# Required work
Show every line of the records below that contains the word "deals".

======== Material for this task ========

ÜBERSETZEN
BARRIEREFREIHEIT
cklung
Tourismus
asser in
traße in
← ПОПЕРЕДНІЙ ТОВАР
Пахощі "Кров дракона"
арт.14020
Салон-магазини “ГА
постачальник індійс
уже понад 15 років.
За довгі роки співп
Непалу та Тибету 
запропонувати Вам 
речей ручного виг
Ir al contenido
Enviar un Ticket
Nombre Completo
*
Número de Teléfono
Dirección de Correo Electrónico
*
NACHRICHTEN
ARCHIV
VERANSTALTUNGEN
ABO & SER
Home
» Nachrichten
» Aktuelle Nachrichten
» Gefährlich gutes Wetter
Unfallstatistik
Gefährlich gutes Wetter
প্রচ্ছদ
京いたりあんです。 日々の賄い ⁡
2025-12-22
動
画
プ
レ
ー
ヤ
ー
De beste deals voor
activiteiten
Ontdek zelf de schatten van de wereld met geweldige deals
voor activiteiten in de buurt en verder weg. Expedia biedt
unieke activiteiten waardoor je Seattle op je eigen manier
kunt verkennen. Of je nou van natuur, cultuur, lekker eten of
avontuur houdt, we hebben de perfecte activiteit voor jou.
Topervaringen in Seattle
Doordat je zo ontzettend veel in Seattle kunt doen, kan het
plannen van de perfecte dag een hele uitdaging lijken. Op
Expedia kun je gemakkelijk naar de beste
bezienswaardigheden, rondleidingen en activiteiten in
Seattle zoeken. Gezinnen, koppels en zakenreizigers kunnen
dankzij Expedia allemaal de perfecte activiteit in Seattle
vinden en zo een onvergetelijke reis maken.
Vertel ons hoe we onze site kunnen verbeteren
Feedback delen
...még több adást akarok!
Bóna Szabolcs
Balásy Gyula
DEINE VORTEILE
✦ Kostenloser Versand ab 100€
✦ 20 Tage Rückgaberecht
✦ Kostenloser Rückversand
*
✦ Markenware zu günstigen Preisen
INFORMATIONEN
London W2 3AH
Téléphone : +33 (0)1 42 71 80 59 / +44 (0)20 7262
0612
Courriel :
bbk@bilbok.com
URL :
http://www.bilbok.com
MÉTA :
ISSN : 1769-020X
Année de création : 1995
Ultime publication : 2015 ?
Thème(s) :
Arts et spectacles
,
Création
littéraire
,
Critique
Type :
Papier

========

# Answer to this problem
De beste deals voor
Ontdek zelf de schatten van de wereld met geweldige deals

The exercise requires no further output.